Татьяна Викторовна пожала плечами.
— Как все. Работы у него, конечно, много, он ведь за боевую подготовку отвечает и службу. Ну, устает, конечно. А так ничего — здоров.
Расспрашивать о Владике больше Мария Федоровна постеснялась. Татьяна Викторовна предложила ей пройти на заставу.
— Пойдемте скорее, пока солдаты спать не легли.
— Разве у вас так рано ложатся спать? — спросила гостья, поглядев нэ часы: было начало девятого. Татьяна Викторовна махнула рукой.
— У нас все не так. Сейчас сутки начинаются, наряды только что отправились. Скоро и наши вернутся.
Они вышли. Было уже темно и холодно, накрапывал мелкий, неприятный дождик.
— Вы не знаете, — спросила Мария Федоровна, — в чем Владик пошел?
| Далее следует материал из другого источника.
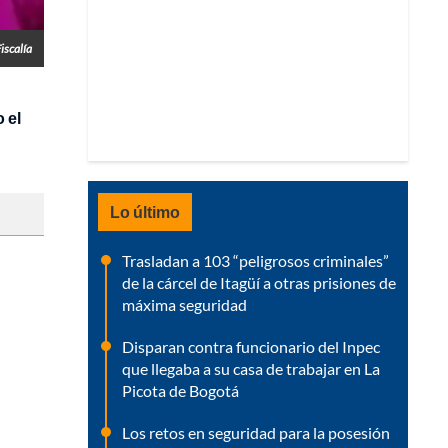
iscalía
 el
Lo último
Trasladan a 103 “peligrosos criminales”
de la cárcel de Itagüí a otras prisiones de
máxima seguridad
Disparan contra funcionario del Inpec
que llegaba a su casa de trabajar en La
Picota de Bogotá
Los retos en seguridad para la posesión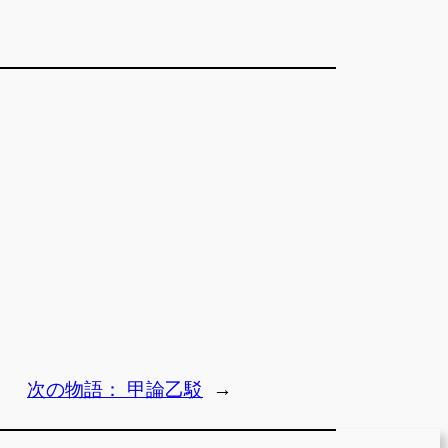
次の物語：
甲論乙駁
→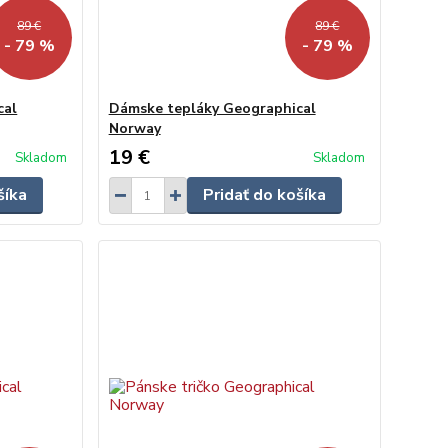
89 €
89 €
- 79 %
- 79 %
cal
Dámske tepláky Geographical
Norway
19 €
Skladom
Skladom
šíka
Pridať do košíka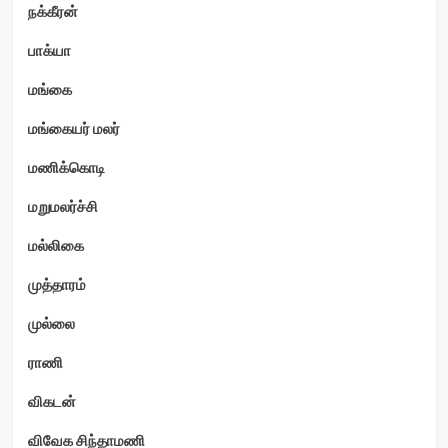
நக்கீரன்
பாக்யா
மங்கை
மங்கையர் மலர்
மணிக்கொடி
மறுமலர்ச்சி
மல்லிகை
முத்தாரம்
முல்லை
ராணி
விகடன்
விவேக சிந்தாமணி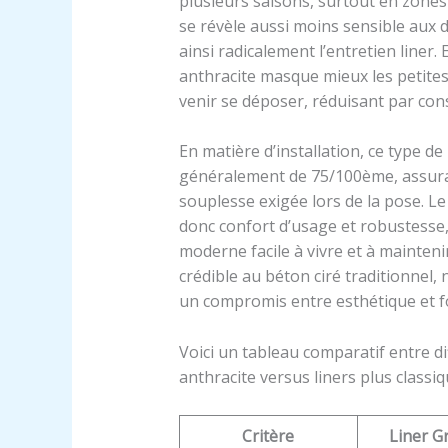
plusieurs saisons, surtout en zone
se révèle aussi moins sensible aux d
ainsi radicalement l’entretien liner.
anthracite masque mieux les petite
venir se déposer, réduisant par con
En matière d’installation, ce type de
généralement de 75/100ème, assura
souplesse exigée lors de la pose. Le
donc confort d’usage et robustesse, 
moderne facile à vivre et à mainteni
crédible au béton ciré traditionnel
un compromis entre esthétique et fo
Voici un tableau comparatif entre dif
anthracite versus liners plus classiq
Critère
Liner G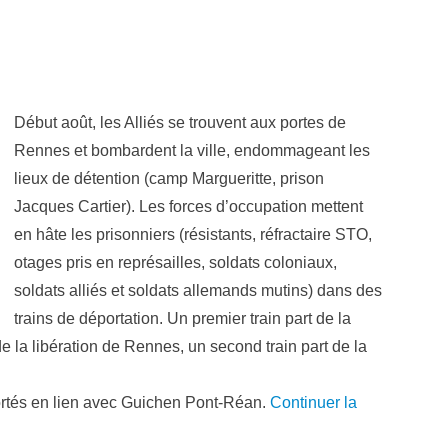
Début août, les Alliés se trouvent aux portes de
Rennes et bombardent la ville, endommageant les
lieux de détention (camp Margueritte, prison
Jacques Cartier). Les forces d’occupation mettent
en hâte les prisonniers (résistants, réfractaire STO,
otages pris en représailles, soldats coloniaux,
soldats alliés et soldats allemands mutins) dans des
trains de déportation. Un premier train part de la
e la libération de Rennes, un second train part de la
portés en lien avec Guichen Pont-Réan.
Continuer la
— Не знаю, — удивленно ответила Татьяна Викторовна.
— А то дома шинель и куртка. Как бы он не промок…
Солдаты стояли в коридоре здания заставы, курили и, когда появились женщины, вытянулись, одергивая гимнастерки. Татьяна Викторовна Спросила, где Геранин, и ей ответили: доит коров. Мария Федоровна подумала, что это шутка, но никто не рассмеялся.
Сначала они прошли в казарму; солдаты толпились в дверях. Мария Федоровна оглядела ряды двухъярусных коек, потрогала одну из них — койка была жесткая.
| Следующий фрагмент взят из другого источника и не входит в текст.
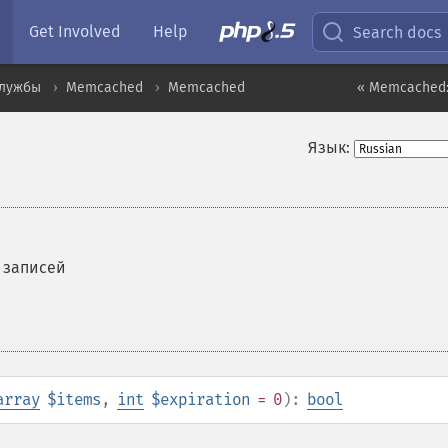
Get Involved
Help
Search docs
службы
Memcached
Memcached
« Memcached:
Язык:
 записей
array
$items
,
int
$expiration
= 0
):
bool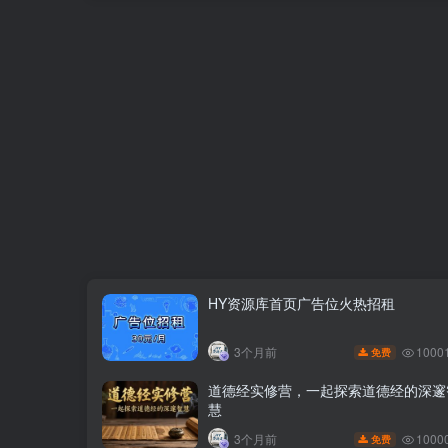
HY资源库首页广告位火热招租
1000
3个月前
免费
道德经实修营，一起探索道德经的深邃
慧
1000
3个月前
免费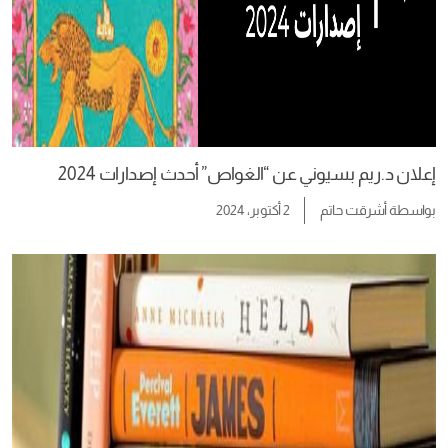
إعلان د.ريم بسيوني عن “الغواص” أحدث إصدارات 2024
بواسطة
أشرقت حاتم
2 أكتوبر، 2024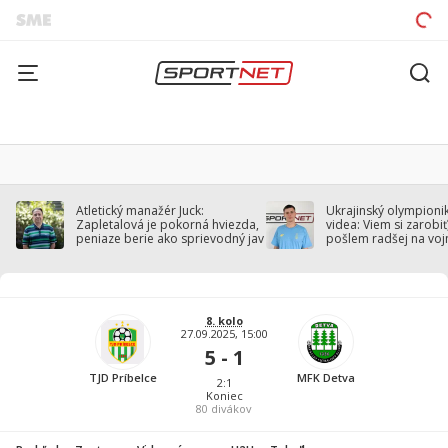
Atletický manažér Juck:
Ukrajinský olympionik
Zapletalová je pokorná hviezda,
videa: Viem si zarobiť,
peniaze berie ako sprievodný jav
pošlem radšej na voj
8. kolo
27.09.2025, 15:00
5 - 1
TJD Príbelce
MFK Detva
2:1
Koniec
80
divákov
— На такой не разоспишься, — сказала она.
— Ничего, — ответил один из солдат. — Еще как спим! Дело привычки.
Потом ее повели на кухню. Солдат-повар в белой курточке и колпаке смущенно отошел в сторону, вытирая потное лицо тыльной стороной руки.
— Что же вы? — сказала ему Татьяна Викторовна. — Угощайте гостью.
Повар метался по кухне, стуча сапогами, и, хотя Мария Федоровна отнекивалась, говорила, что сыта — только что обедала, — налил щей. Пришлось опять есть — тут же, в узенькой комнате-столовой. Потом повар притащил тарелку макарон с мясом, и она ела макароны, ела, чтобы только не обидеть повара, и хвалила. Солдаты толпились теперь в дверях столовой и шутили:
— У нас Вася первый разряд по щам имеет.
— Выйдет на гражданку — в ресторан пойдет, шашлыки готовить. Верно, Вася?
— Ерунда, ребята! Женится наш Вася и будет за домохозяйку. Это ж клад, а не жених! Вам таких на фабрике не требуется? А то порасспросили бы девчат.